** ACTION ITEM **
Pick each line that has "лишь" out of the records.

Stored dataset items:

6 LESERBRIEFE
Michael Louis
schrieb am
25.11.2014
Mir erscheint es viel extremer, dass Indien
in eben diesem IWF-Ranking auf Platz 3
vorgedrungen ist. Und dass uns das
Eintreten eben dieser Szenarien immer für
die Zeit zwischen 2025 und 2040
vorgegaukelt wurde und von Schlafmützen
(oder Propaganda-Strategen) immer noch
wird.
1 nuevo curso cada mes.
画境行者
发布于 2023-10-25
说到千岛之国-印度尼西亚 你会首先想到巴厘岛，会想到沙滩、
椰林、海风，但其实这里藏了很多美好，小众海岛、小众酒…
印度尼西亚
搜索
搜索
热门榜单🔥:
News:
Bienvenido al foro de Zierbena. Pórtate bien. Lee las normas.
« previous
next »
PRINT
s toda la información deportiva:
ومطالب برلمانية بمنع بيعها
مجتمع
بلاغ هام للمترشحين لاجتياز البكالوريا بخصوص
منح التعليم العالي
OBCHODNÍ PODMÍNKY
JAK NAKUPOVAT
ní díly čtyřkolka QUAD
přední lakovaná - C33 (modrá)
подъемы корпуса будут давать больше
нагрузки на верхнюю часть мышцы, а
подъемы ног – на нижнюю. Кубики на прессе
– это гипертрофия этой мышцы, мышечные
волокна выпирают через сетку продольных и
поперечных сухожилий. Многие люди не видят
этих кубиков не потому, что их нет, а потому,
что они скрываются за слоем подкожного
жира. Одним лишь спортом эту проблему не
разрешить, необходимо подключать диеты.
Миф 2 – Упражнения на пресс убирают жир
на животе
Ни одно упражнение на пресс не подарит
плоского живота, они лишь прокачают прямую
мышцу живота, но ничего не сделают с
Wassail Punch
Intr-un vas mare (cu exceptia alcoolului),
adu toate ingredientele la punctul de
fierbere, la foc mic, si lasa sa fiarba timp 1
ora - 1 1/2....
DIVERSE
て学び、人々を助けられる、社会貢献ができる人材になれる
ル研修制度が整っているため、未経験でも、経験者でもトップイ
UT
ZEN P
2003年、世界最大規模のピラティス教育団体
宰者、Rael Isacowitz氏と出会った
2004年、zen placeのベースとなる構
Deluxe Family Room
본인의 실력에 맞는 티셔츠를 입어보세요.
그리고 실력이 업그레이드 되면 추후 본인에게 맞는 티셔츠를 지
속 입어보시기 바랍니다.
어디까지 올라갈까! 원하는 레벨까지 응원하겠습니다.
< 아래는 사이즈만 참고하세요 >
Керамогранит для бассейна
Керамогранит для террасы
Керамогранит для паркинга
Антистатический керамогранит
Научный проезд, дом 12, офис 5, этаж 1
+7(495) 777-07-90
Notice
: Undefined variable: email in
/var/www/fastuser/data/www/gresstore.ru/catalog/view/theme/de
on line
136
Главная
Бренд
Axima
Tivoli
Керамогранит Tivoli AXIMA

** COMPLETED EXERCISE **
жира. Одним лишь спортом эту проблему не
плоского живота, они лишь прокачают прямую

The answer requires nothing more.